Thyroid disease during pregnancy can cause many dangerous complications for both mother and baby. (Photo: Internet Collection)
Thyroid diseases such as hypothyroidism, hyperthyroidism, or thyroid cancer during pregnancy can have direct and dangerous consequences for both the mother and the fetus. If left untreated, these conditions can result in complications such as miscarriage, stillbirth, premature birth, low birth weight, intellectual disability, and even life-threatening conditions like pre-eclampsia.

Therefore, thyroid screening during pregnancy is essential, even if the pregnant woman does not exhibit any symptoms or is not at high risk for the disease. A TPO antibody test can help screen for thyroid function and prevent the risk of miscarriage due to hypothyroidism. It’s also crucial to test for TSH levels before planning a pregnancy and during the first 3-6 months of pregnancy.

The first 10-12 weeks of pregnancy are particularly crucial since the fetus relies entirely on the mother for proper development. After three months, the baby’s body can produce thyroid hormones independently, but still depends on the mother’s iodine intake. The World Health Organization recommends that pregnant women supplement their diet with approximately 200 mcg of iodine per day to maintain thyroid function and minimize harm to the baby.

It’s important to be aware of the symptoms of thyroid disease during pregnancy, such as fatigue, weight changes, constipation, hair loss, and sensitivity to cold or heat. However, many women with thyroid disease may not show any noticeable symptoms, which underscores the significance of routine thyroid screening during pregnancy.
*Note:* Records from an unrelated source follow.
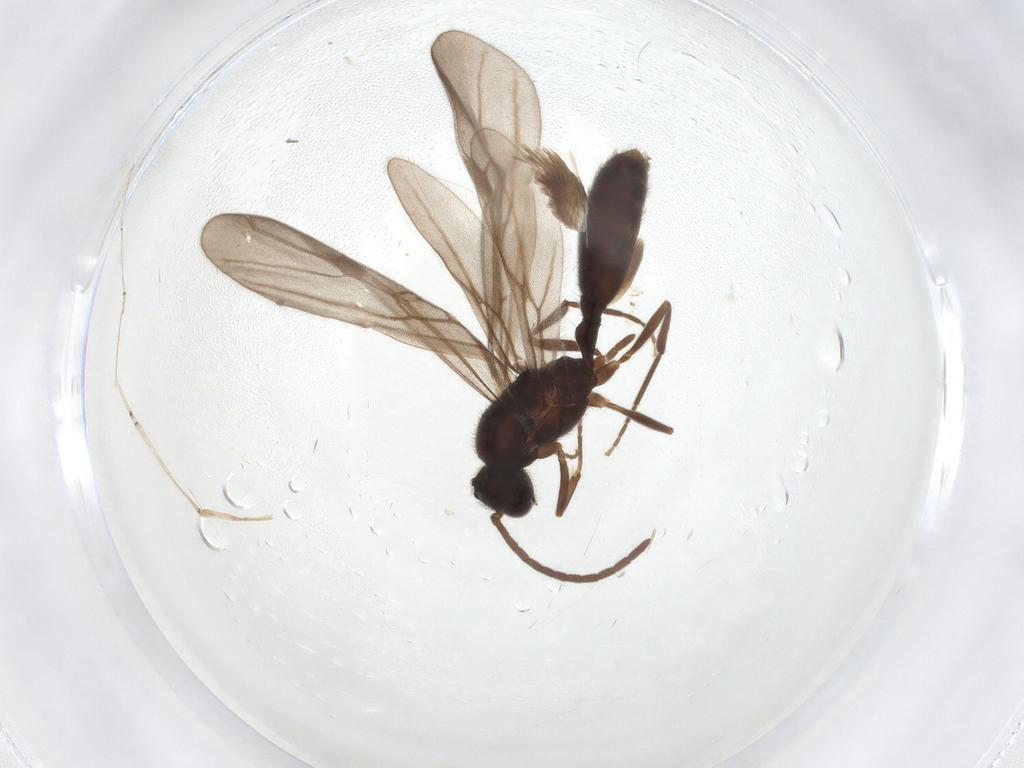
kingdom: Animalia
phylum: Arthropoda
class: Insecta
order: Hymenoptera
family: Formicidae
Symptoms of thyroid disease during pregnancy

Thyroid disease symptoms during pregnancy are similar to the symptoms of normal pregnancy, need testing to know the exact disease. (Photo: Internet Collection)


Hypothyroidism are both thyroid diseases that can affect pregnant women. Symptoms of hyperthyroidism include heat sensitivity, hypertension, fatigue, heart rhythm disturbances, anxiety, restlessness, nausea, vomiting, pain and swelling in the neck area, blurred vision, difficulty sleeping, and unusual weight changes. Hypothyroidism can cause similar symptoms to normal pregnancy, such as fatigue, constipation, memory decline, sensitivity to low temperatures, poor cold tolerance, digestive disorders, and pain or discomfort in the abdomen.

To confirm whether a pregnant woman has thyroid disease or not, it is necessary to visit specialized clinics for thyroid tests. Doctors can then provide timely intervention and treatment measures, helping to avoid unfortunate consequences. Therefore, it is important for pregnant women with thyroid disease to visit a specialist obstetrician-gynecologist for regular examination and monitoring during pregnancy, and to seek prompt treatment when necessary, especially in the first trimester. This article aims to raise awareness about the danger of thyroid disease during pregnancy and the importance of thyroid testing.